Fazendo um gancho entre esta e o comentário anterior. Só quem não conhece história do Brasil não percebe que existem paralelismos entre o Governo Lula e o de Geisel.
Citando os dois que considero principais: ambos buscaram novos acordos internacionais, desalinhando nossa política externa da americana, e, também buscaram investir em infraestrutura para permitir o crescimento contínuo do país.
Nada mais natural então essa homenagem. Por sinal, não esperem (a esquerda) que Dilma sendo eleita (se Deus quiser) vá incomodar os militares ou vão ter uma grande decepção como a que tiveram com Lula em relação a esse assunto.

Rio de Janeiro
Podemos perceber nesses últimos dois dias o que o Governo do Rio de Janeiro tem feito para melhorar a qualidade de vida da sua população através do uso dos royalties do petróleo.
Não poder controlar condições atmosféricas adversas é uma coisa. Problemas acontecem até nos países ricos. Mas, não ter a menor infraestrutura para suportar tais problemas e esse fato causar o número de mortes, feridos e desabrigados já é um pouco demais.
Para onde foram os bilhões dos royalties? Escoaram pelos esgotos com as águas das chuvas? E querem mais? Pra quê?

Editorial do Mino Carta
Mino fez um editorial abordando a situação de Cesare Battisti em relação à nossa resistência. Não vou mais uma vez discorrer sobre essa ideia de dois pesos e duas medida em relação a atos terroristas. Mas, sim sobre um comentário no editorial sobre o diálogo com certo político petista de projeção nacional que o Mino teve.
Como não foi explicitado o nome do referido político e Mino afirma que o admira a mais de 30 anos, creio estar falando de Olivio Dutra.
Poucos petistas merecem realmente ser admirados como Olivio Dutra. Nunca ouvi falar de envolvimento deste político com desvio de verba, com corrupção, ou qualquer tipo de maracutaia.
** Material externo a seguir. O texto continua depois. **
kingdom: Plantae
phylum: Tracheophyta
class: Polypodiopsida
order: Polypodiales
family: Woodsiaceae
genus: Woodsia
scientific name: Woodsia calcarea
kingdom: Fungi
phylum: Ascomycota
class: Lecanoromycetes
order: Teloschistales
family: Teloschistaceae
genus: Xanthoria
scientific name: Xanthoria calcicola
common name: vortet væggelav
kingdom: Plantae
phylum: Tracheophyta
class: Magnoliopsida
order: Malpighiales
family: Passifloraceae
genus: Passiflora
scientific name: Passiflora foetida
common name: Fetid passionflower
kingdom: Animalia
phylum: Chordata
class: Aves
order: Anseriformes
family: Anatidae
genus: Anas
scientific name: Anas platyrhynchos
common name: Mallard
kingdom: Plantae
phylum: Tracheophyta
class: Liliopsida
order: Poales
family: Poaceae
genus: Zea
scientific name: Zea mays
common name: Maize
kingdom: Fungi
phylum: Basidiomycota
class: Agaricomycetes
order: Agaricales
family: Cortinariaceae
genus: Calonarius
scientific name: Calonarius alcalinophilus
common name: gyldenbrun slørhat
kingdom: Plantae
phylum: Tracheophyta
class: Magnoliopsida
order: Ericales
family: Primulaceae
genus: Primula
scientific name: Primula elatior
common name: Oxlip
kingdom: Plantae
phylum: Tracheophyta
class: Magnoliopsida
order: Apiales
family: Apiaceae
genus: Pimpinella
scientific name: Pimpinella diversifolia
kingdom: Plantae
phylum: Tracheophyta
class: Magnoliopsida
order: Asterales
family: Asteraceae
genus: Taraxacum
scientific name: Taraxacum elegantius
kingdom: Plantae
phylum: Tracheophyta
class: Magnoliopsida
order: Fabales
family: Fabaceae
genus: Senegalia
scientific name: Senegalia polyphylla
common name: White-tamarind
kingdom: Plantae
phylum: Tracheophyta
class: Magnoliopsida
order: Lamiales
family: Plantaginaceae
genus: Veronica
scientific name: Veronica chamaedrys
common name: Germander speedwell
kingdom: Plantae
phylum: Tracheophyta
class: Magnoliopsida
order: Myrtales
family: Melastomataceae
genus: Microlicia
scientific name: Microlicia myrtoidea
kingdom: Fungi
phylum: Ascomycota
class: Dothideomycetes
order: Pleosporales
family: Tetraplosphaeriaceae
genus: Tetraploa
Se for o caso, também declaro aqui minha admiração por Olivio Dutra, que considero estar no partido errado (o PT não é um partido à altura desse político).
E minha admiração não decorre do passado militar de Olivio (só o fiquei conhecendo a quatro anos aproximadamente) e sim pela sua retidão. Retidão por sinal que se revela até mesmo quando fala de seu agradecimento ao exército brasileiro, pela continuidade de sua formação ética que consolidou os valores familiares aprendidos, que o estimularam a se tornar a pessoa que hoje é.
Vi em uma video revista do exército (42) a homenagem que Olivio Dutra recebeu em seu antigo quartel o 4º RCB em São Luis Gonzaga. Em seu discurso Olivio afirmou o grande valor que teve a disciplina militar na sua vida, tanto privada, quanto pública.